Dönemin sanat algısından ve ancak kırk beş yıllık geçmişi olan fotoğraftan da bahsetmiş Shaw. Sanatçıların, sanatı gereğinden fazla yücelttiğini; bir işçiden daha saygın olma, daha çok para kazanma arzularını anlatmış. "Sanatçıların saygı duyduğum tek özelliği ise, gerekirse hem kendilerinin, hem de ailelerinin açlıktan öleceğini bilseler bile, yine de hoşlarına gitmeyecek bir iş tutmamalarında kendini gösteren bir çeşit yüce bir egoizme sahip olmalarıdır." diye bitirmiş, sanatçılar hakkındaki sözlerini.

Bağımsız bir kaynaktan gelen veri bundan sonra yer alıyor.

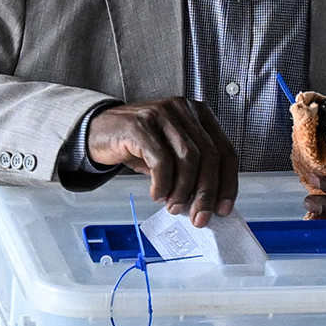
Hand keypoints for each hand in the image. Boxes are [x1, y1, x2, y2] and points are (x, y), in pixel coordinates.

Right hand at [84, 97, 239, 224]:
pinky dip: (162, 183)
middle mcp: (183, 110)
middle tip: (199, 216)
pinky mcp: (140, 125)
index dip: (228, 183)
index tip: (223, 208)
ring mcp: (162, 114)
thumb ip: (192, 171)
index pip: (225, 151)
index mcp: (199, 115)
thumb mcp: (171, 153)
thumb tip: (208, 203)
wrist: (98, 131)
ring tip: (174, 206)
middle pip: (209, 156)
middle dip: (206, 193)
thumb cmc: (138, 144)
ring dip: (183, 190)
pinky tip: (157, 194)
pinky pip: (160, 160)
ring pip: (188, 158)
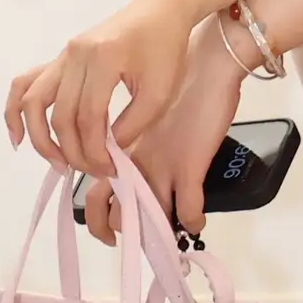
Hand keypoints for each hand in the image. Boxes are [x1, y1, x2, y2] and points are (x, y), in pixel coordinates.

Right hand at [4, 0, 195, 178]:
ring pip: (34, 101)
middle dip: (74, 152)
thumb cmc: (166, 47)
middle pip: (61, 115)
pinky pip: (27, 83)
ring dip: (40, 138)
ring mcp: (64, 54)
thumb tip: (106, 152)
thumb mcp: (161, 90)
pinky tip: (19, 137)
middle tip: (93, 172)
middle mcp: (75, 54)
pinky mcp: (60, 58)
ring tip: (57, 164)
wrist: (160, 9)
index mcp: (103, 58)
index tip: (110, 170)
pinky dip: (16, 111)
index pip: (88, 118)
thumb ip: (133, 125)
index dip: (95, 151)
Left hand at [81, 19, 245, 244]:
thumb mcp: (151, 118)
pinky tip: (197, 221)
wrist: (208, 64)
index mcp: (124, 149)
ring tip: (167, 238)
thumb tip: (137, 169)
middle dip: (115, 231)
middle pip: (113, 210)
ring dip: (157, 233)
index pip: (95, 193)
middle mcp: (137, 161)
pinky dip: (192, 219)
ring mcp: (163, 166)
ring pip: (150, 216)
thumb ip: (140, 145)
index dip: (96, 218)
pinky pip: (189, 208)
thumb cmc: (180, 84)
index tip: (107, 230)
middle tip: (128, 238)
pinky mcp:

Başka bir bölümde ise, geleneksel sanatla fotoğrafı karşılaştırıyor yazar, baş karakteri aracılığıyla. Fotoğrafın, ressamları tehdit eden bir yenilik olduğundan bahsediyor.

"Sanatkârlar, sahip oldukları yeteneğin tekelini korumak için asitle oyulmuş resim ve portre çizmenin eski, vahşi ve kusurlu süreçlerine sıkı sıkıya bağlı kalıyorlar. Buna karşılık fotoğrafın daha karmaşık düzeneğini, daha mükemmel ancak daha basit ve güzel yöntemlerini tüccarların ellerine bırakıyorlar. ... Sonuç olarak tüccarlar onlardan daha iyi sanatkârlar haline geliyor."
Bu arada, baş karakterimizin, fotoğrafın belgesel yönünden faydalandığını görüyoruz. 'Sosyal gerçekçi' olarak adlandırılan yaklaşımın örneklerini sunuyor arkadaşlarına. Kapitalizmin savunucusu üst tabaka ile emekçi kesimin zıt yaşantılarını reddedilemez bir gerçeklikle kanıtlamasını sağlıyor fotoğrafları.

Asosyal Bir Sosyalist, kurgusu ve karakterleriyle okuma keyfi veren bir roman; çok durağan ve sıkıcı olabilecek bir konuyu bu kadar keyifli bir kurguya yerleştirmek de, Bernard Shaw'un marifeti.